→ **Task requirements**
1. Using the passage about the lobster delivery company, explain what it offers that counts as better than other companies, and what the spice kit is for.
2. For the passage about the lobster delivery company, decide whether each statement agrees with it: (a) lobster is delivered only within Maine; (b) the largest kit holds enough ingredients for 24 lobster rolls; (c) Stafford says no other company ships lobster. Answer yes or no, and quote the words from the passage that decide each one.
3. Carry on with the passage about the lobster delivery company, starting after its last sentence.

→ **Document section**
▶
The result is orderfreshmainelobsters.com, a company which allows seafood fans to have lobster delivered to their doorstep anywhere in the United States. “There are several companies out there that do this,” admits Stafford. “We felt like we could do it just as good if not better.” Part of what’s better than other companies is kits to make Ford’s famous lobster rolls. The kits come with wild-caught Maine lobster, New England-style split-top rolls and a spice kit to help customers replicate the Ford’s dish at home. Sizes range from kits that make six lobster rolls to kits that contain enough ingredients for 24 of them. Other options on the website besides the live lobsters include lobster tails and lobster meat that’s already been removed from the shell.
◀
→ **Information supplied**
▶
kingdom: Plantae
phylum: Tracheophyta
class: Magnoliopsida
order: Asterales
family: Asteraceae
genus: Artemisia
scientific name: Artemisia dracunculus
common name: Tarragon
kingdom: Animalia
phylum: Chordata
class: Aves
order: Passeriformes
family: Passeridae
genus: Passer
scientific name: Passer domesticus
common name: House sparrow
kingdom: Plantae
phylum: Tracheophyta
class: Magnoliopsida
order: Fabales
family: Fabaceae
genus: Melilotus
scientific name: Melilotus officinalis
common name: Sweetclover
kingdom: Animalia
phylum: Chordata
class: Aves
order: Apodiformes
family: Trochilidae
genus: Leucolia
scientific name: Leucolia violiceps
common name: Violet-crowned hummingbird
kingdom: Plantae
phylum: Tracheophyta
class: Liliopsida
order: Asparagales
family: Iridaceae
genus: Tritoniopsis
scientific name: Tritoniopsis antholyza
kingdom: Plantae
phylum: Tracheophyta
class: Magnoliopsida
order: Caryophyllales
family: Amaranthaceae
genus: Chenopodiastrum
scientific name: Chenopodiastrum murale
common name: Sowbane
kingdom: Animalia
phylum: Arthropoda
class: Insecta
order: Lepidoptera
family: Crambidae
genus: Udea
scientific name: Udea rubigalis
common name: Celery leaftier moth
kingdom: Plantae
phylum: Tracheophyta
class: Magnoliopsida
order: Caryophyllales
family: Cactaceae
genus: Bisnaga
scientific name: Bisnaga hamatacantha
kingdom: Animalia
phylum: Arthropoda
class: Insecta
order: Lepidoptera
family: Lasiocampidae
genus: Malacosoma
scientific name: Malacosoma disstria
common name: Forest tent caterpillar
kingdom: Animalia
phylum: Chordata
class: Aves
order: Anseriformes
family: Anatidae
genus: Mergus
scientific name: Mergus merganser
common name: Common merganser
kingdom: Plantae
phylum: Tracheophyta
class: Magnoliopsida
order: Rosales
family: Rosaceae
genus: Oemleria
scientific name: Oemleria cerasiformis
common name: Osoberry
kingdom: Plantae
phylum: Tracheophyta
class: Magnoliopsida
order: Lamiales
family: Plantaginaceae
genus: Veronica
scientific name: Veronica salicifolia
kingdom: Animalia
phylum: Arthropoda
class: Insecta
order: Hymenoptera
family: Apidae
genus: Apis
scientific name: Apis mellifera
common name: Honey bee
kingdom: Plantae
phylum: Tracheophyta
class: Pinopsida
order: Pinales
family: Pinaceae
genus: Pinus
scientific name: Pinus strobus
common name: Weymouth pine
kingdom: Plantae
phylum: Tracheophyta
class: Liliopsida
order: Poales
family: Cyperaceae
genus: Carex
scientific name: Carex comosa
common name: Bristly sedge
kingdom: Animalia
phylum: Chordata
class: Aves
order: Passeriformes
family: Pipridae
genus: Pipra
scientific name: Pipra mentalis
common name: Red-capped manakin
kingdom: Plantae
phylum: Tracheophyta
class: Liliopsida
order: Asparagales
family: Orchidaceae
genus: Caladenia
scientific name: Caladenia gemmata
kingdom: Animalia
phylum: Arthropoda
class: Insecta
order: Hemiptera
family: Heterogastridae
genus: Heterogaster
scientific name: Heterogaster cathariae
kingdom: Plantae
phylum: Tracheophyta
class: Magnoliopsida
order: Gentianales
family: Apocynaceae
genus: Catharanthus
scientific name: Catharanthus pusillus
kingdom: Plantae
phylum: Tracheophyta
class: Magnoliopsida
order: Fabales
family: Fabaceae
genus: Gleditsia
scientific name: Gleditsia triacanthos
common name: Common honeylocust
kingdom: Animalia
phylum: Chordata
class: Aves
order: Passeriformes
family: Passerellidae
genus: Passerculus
◀
→ **Expected outputs**
1. Part of what is better than other companies is the kits for making Ford's famous lobster rolls. Each kit includes a spice kit to help customers replicate the Ford's dish at home.

2.
(a) No: "have lobster delivered to their doorstep anywhere in the United States"
(b) Yes: "kits that contain enough ingredients for 24 of them"
(c) No: "There are several companies out there that do this"

3.
“July was our best month we did over 1,000 pounds of lobsters. We just keep growing,” says Stafford. That growth is likely to continue even as the holidays approach. Stafford reasons that many people don’t like turkey and might prefer to celebrate with lobster. Whenever they decide to order, they’ll be able to use recipes from Stafford that range from lobster eggs Benedict to lobster banh mi sandwiches.
What else does the future hold for the entrepreneur? Stafford is working on building connections with Maryland fishermen who might be able to make live blue crab part of the business, too. He’ll also be adding Maine-style whoopie pies to the website. “It’s helped us survive,” says Stafford. “It’s been something that kept us motivated when the restaurant business has been challenging.”